Un adulto con un niño muerto
El libro de Miguel Ángel Oeste nos arrastra como a forajidos por un territorio que, siendo hostil, también puede convertirse en hogar
La buena literatura consiste en servir belleza en bandeja aunque esconda podredumbre, en embelesarse ante un adolescente que recuerda cómo su padre le imponía la bici sin ruedines para que aprendiera rápido aunque eso le llenara de heridas y costras. Porque en el papel, crecer con la mercromina en las rodillas puede ser hasta poético, aunque en la realidad esconda trazas de maltrato. Literatura es el terreno de lo implícito, lo no dicho, lo no explicado, lo que queda a la imaginación del lector, que debe completar en su cabeza los agujeros excavados con tesón. El cascarón delicioso de una verdad algo peor.
Y es lo que ocurre con Arena, libro recién publicado por el malagueño Miguel Ángel Oeste en Tusquets, un relato de agujeros en la memoria por los que bien podemos asomarnos para imaginar infiernos, y sueños, y una búsqueda perpetua de una felicidad que no parece estar nunca donde el protagonista se encuentra.
Es Oeste un apellido demasiado bonito para ser cierto y es que se trata del seudónimo que el autor eligió para desterrar los que heredó de sus padres. Padre, madre: sujetos dignos de un escrutinio social que nunca se produjo y que dejaron una víctima, un protagonista criado entre drogas, abandono y maltrato. El restaurante chino al que una vez fue le pareció el paraíso de felicidad porque se llamaba algo así, como las islas baleares en las que veraneaban las amigas o lugares que siempre iban a estar lejos, porque la felicidad no iba con él. Y que el lector decida qué es ficción y qué es realidad. Porque si el autor eligió Oeste como apellido es porque buscó una conquista, la de un espacio mítico en la vida o en la literatura, un western particular en la que fijar su carromato emocional.

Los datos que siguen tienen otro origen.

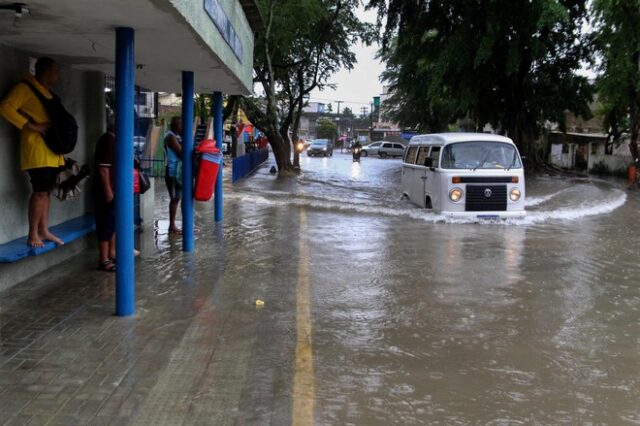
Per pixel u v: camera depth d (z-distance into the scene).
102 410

Es verano, hace calor, no hay más que hacer que pasar el rato en playas y largas noches con la panda más desabrida y el protagonista de Arena está en la adolescencia, al filo de una edad adulta que le exigirá otras cosas y dejando atrás una niñez confusa. “Un adulto con un niño muerto dentro”, dice. “Lo único a lo que aspiraba era a salir de mí”. Él y sus amigos abordarán traiciones, cuernos, malos colocones y el repertorio habitual a esa edad pero todo eso será lo de menos porque, aunque ocurra en lo que parece un momento estático, el tiempo detenido de un verano, el movimiento es interior.

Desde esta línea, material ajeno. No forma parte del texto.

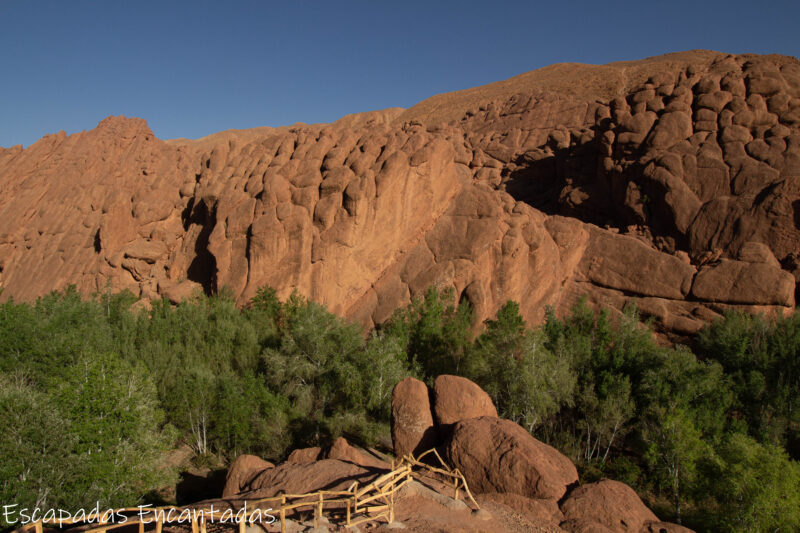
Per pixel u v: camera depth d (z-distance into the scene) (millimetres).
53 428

“El pasado me arrastraba como arrastraban a los forajidos en las películas del Oeste”, piensa el protagonista. Y es acaso el espíritu de esa palabra, arrastrarse, y su sujeto —el pasado, los padres, el amigo de papá— el que nos pone el ronzal para llevarnos como a forajidos por un territorio que, siendo hostil, también puede convertirse en hogar. Libro duro y entrañable a la vez.